Todos los días, después que se acaba la meditación, me quedo un ratito más en la capilla cuando ya se han ido las niñas. Las madres me dejan, porque dicen que me ha tocado la Gracia. Aunque Lamparón y Pronobis me hacen guiños, yo no los miro siquiera.
Algunas veces veo a don Restituto y a Luciano, el sacristán, que arreglan las ropas de la sacristía.
Una tarde que estaba haciendo examen de conciencia, de rodillas en un banco, vi al señor cura que buscaba las llaves de una cómoda muy grande, donde están guardadas las casullas.
¡Dios mío, lo que supe entonces!
¡Me quedé espantada!
No me podía dormir por la noche, y por la mañana no quise confesar sin contarle todo a la madre superiora.
—¿Qué es lo que le ocurre a usted tan temprano? —decía la madre Loreto, que todo lo quiere saber.

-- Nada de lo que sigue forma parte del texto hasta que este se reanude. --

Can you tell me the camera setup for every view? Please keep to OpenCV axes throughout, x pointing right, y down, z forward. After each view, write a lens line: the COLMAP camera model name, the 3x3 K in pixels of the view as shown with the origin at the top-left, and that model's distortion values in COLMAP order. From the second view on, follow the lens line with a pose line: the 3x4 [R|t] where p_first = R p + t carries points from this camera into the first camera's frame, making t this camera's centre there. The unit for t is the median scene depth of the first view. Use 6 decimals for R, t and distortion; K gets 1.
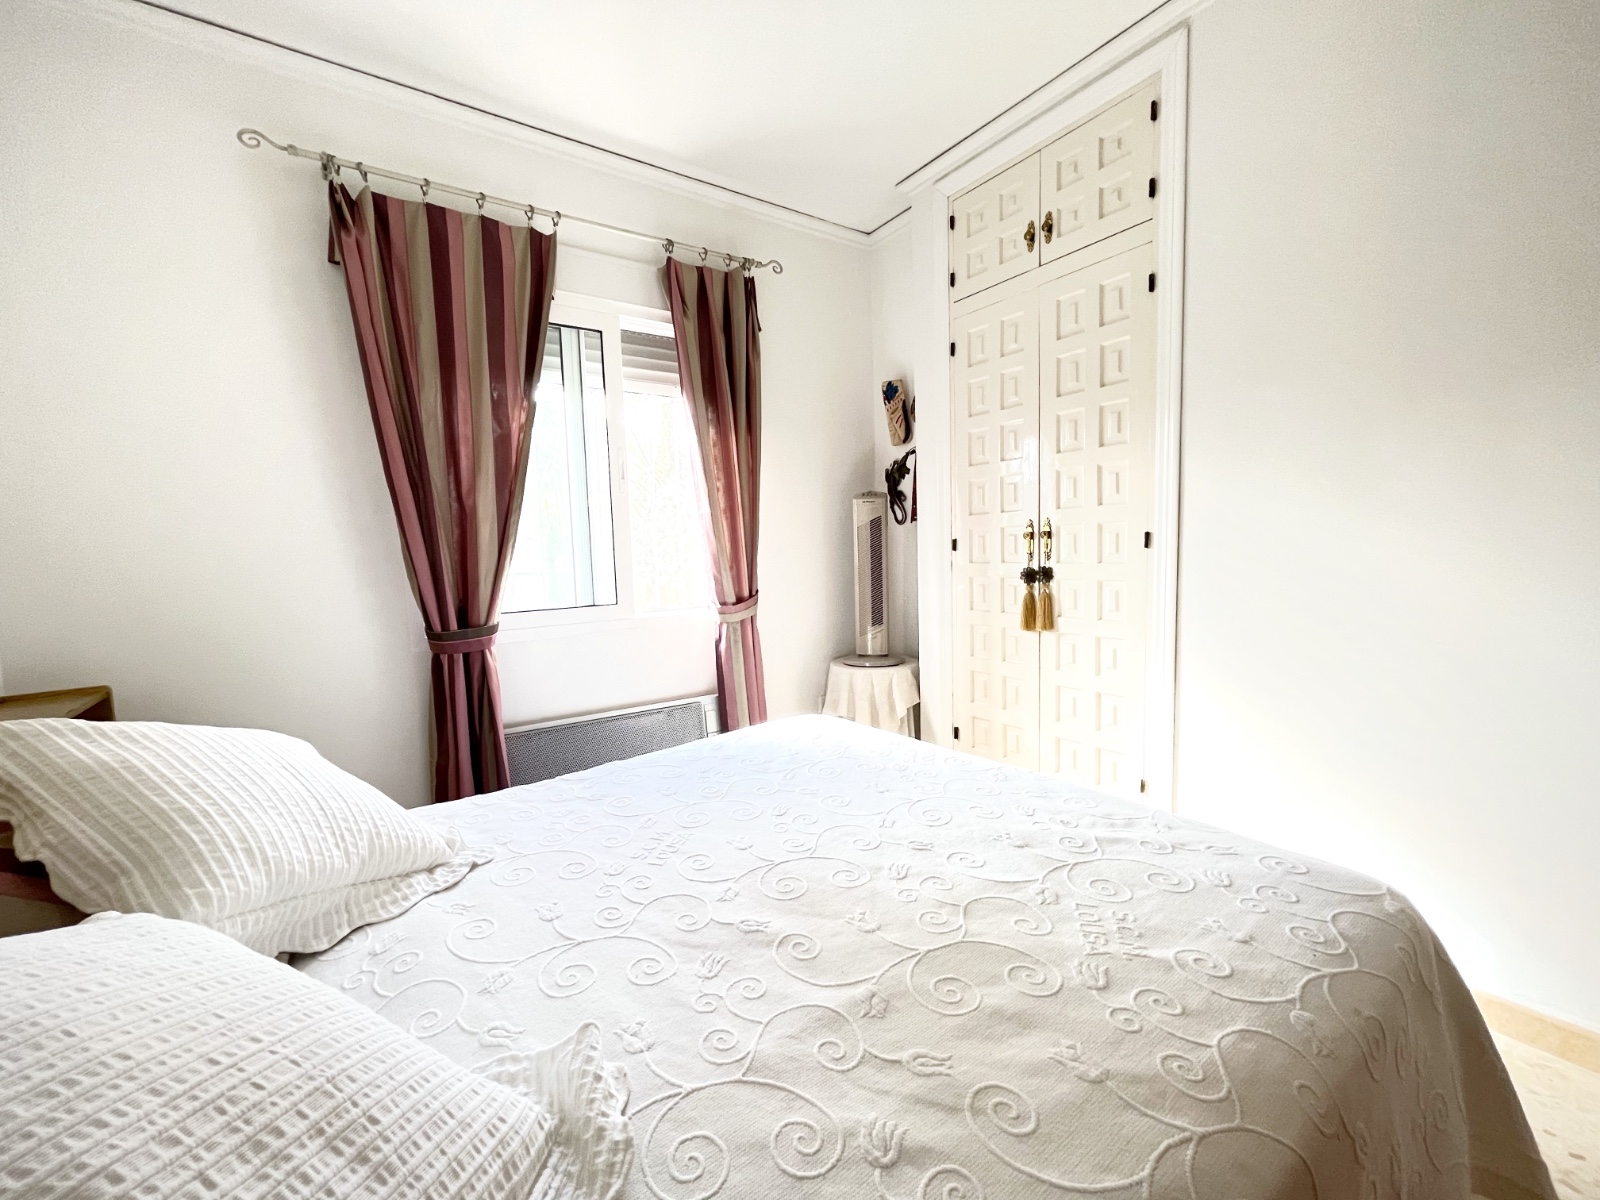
lens RADIAL K [[649.8, 0, 795.8], [0, 649.8, 600.9], [0, 0, 1]] dist [-0.003189, 0.000206]
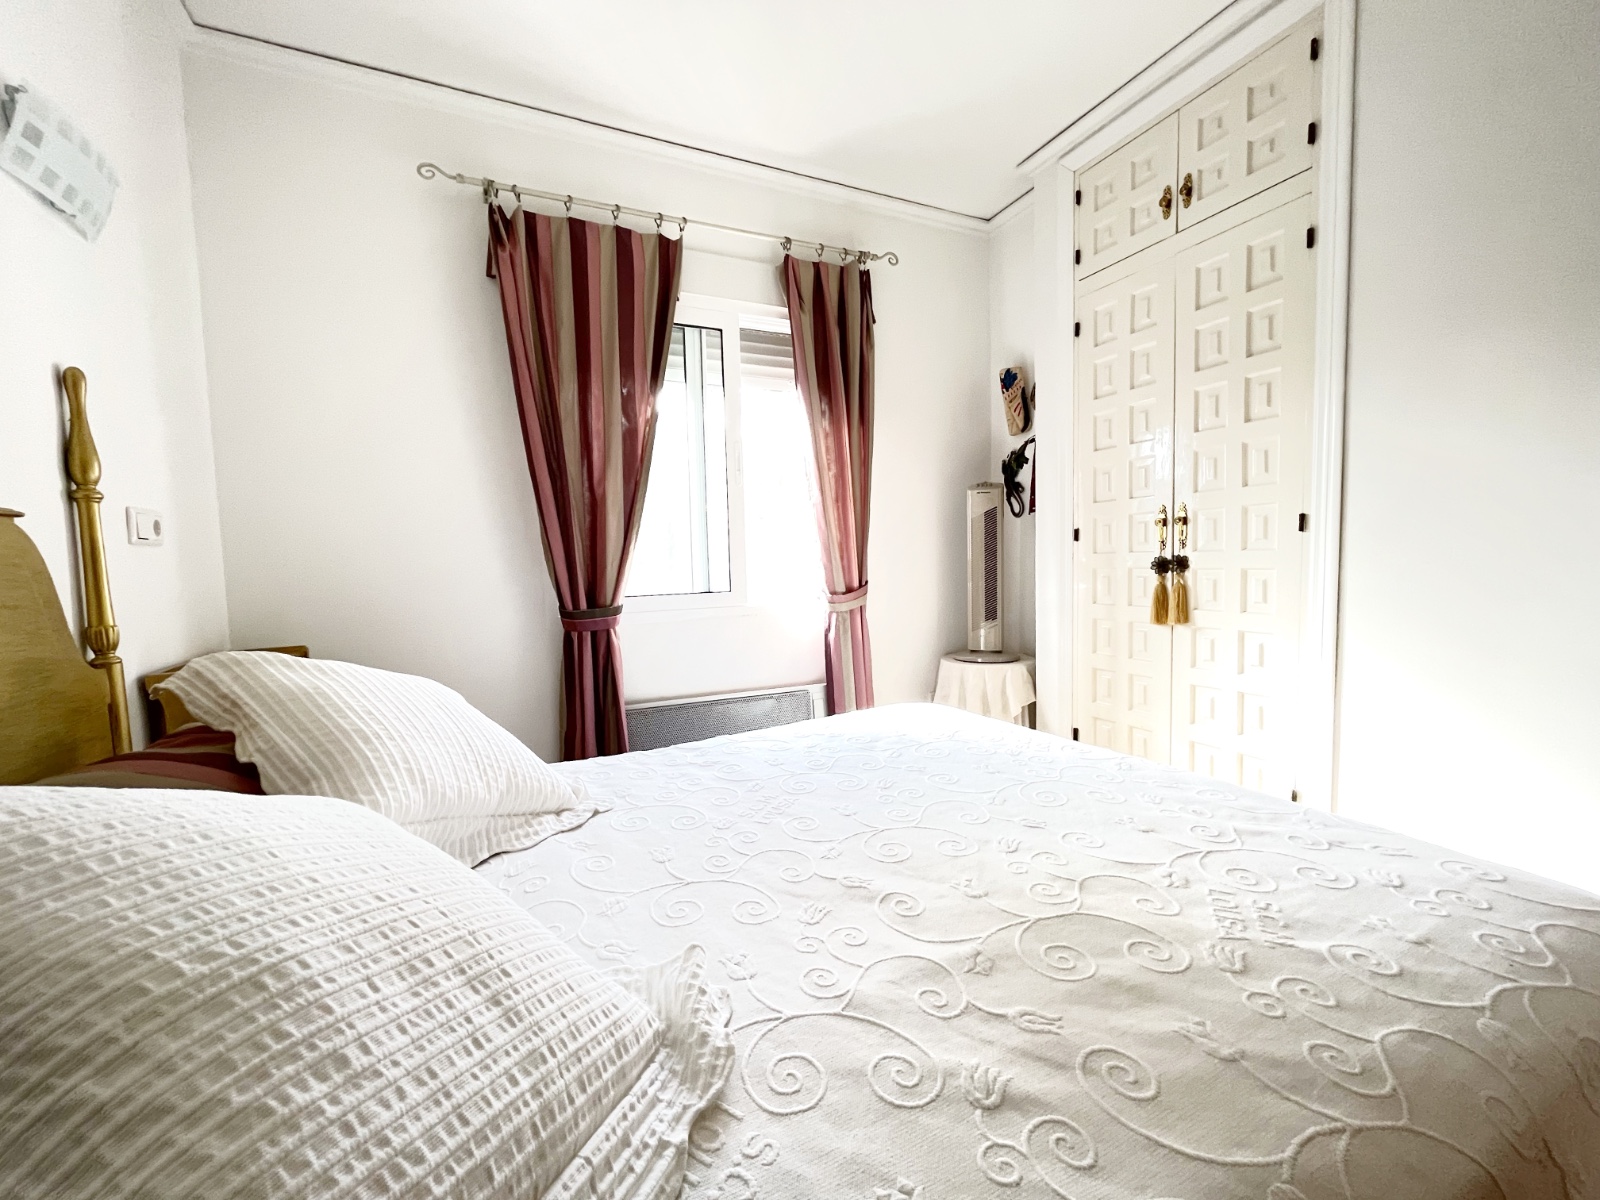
lens RADIAL K [[649.8, 0, 796.0], [0, 649.8, 601.3], [0, 0, 1]] dist [-0.003189, 0.000206]
pose [[0.985604, 0.017235, -0.168188, 0.002128], [-0.019667, 0.999725, -0.012801, 0.041975], [0.167921, 0.015925, 0.985672, -0.003425]]
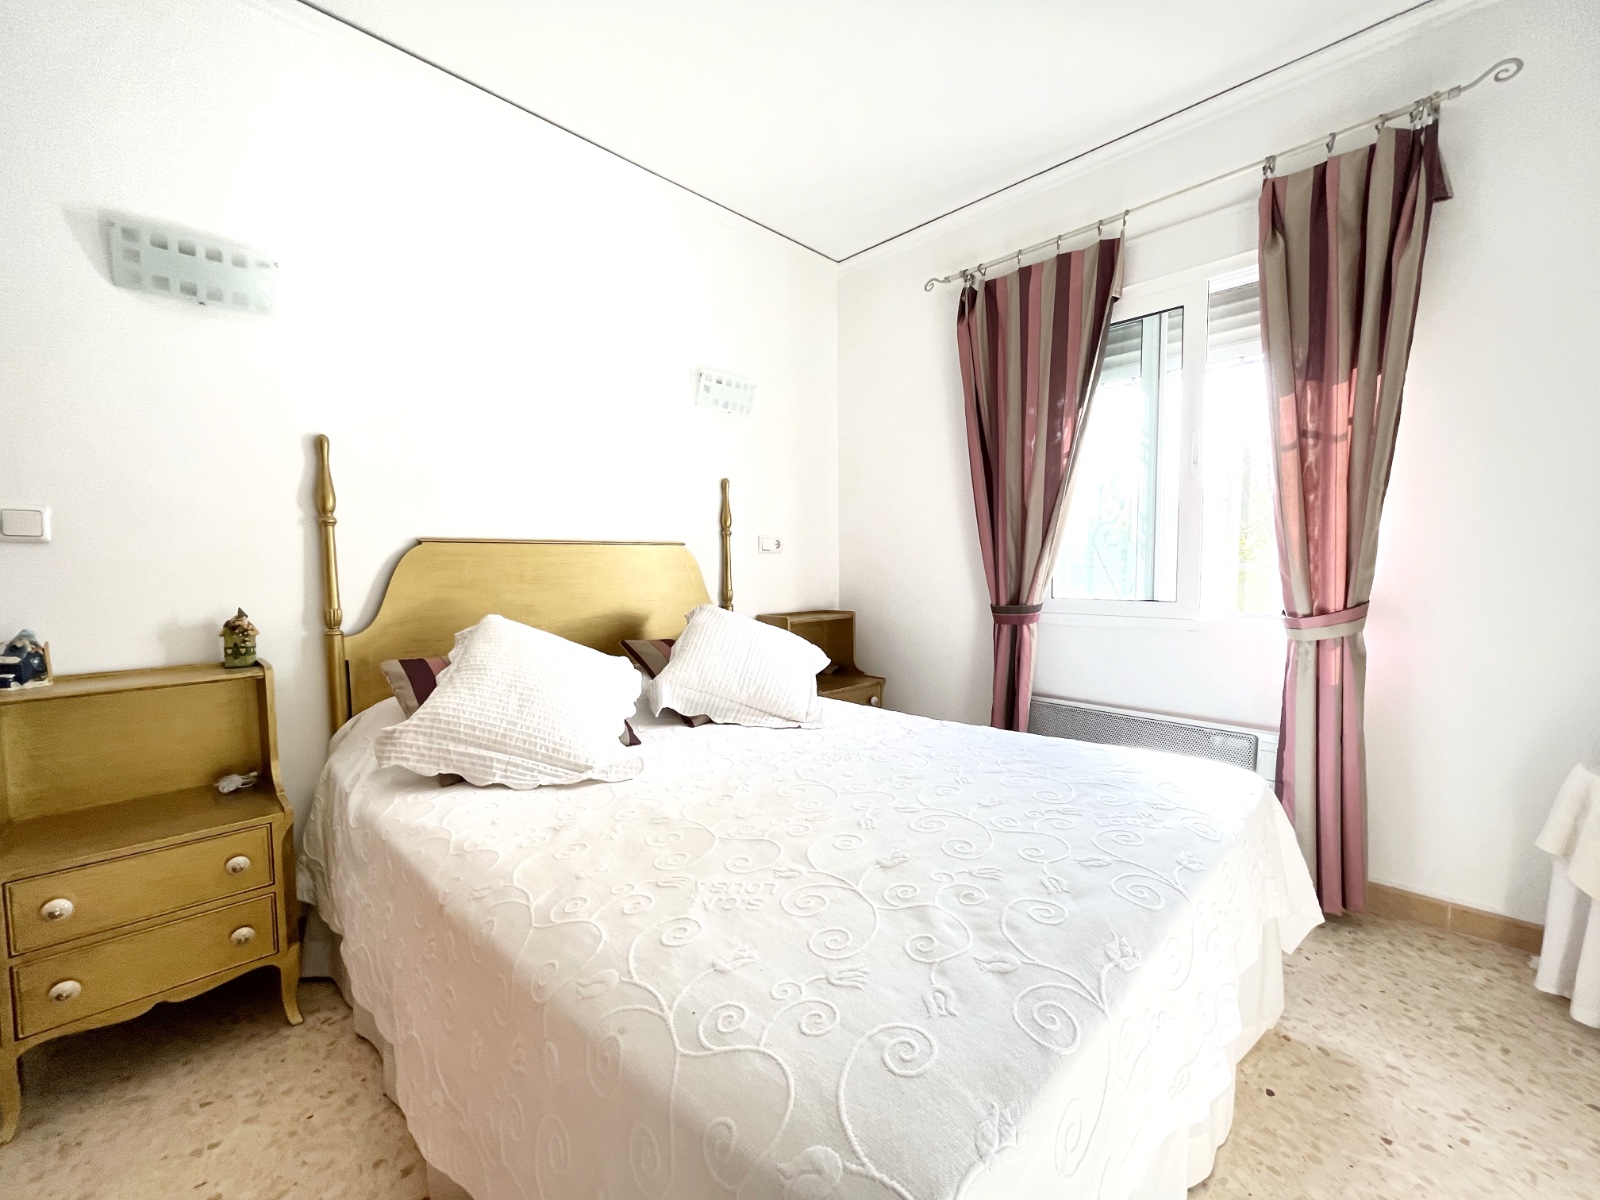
lens RADIAL K [[649.8, 0, 794.4], [0, 649.8, 599.2], [0, 0, 1]] dist [-0.003189, 0.000206]
pose [[0.170077, 0.085045, -0.981754, 0.704169], [-0.081542, 0.994067, 0.071985, -0.027005], [0.982051, 0.067811, 0.176003, 0.413062]]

—Una cosa que no le puedo decir a nadie.
—Alguna bobada será…
—No es bobada. Si no se lo digo a la madre, no podré confesar, ni siquiera volver a la capilla…
—¿Tan grave es lo que tiene que decir?
—¡Ya lo creo! Muy grave, muy grave.
La madre superiora tampoco quería hacer caso, hasta que le dije que era de don Restituto lo que tenía que decirle.
—¡Calle! ¡Calle y no hable más! ¡Venga conmigo!…
Me hizo pasar a un cuartito pequeño que hay junto al coro, y cerró la puerta. Después se sentó y me hizo ponerme de rodillas.
¡Qué asustada me puso con tantos preparativos!
—¡Diga usted la verdad, sólo la verdad!
Al ver que se ponía tan seria me eché a llorar.
—¡Cálmese y dígalo todo, que está delante de Dios!
Me asusté más, y ya no podía decir una palabra.
—Pero cálmese, hija, cálmese.
Cuanto más grave sea lo que haya de decir, más importante es que tenga serenidad… ¿Qué es ello?
—Pues que… que don Restituto nos está engañando a todas…
—¡Jesús! ¿Qué quiere usted decir con eso?
—Yo lo he visto, madre, yo lo he visto.
—¿Qué ha visto usted?
—He visto que no es un señor cura.
—¿No? ¿Pues qué es?
—Es un hombre… Lleva pantalones como mi papá… Lo he visto yo… Se levantó la sotana para buscar las llaves, y las tenía en el bolsillo del pantalón.
—Bueno, ¿y qué? ¿Es eso todo lo que tenía usted que decir? ¡Jesús, qué criatura!
Y la madre se reía bajito. ¡Yo creo que lo sabía!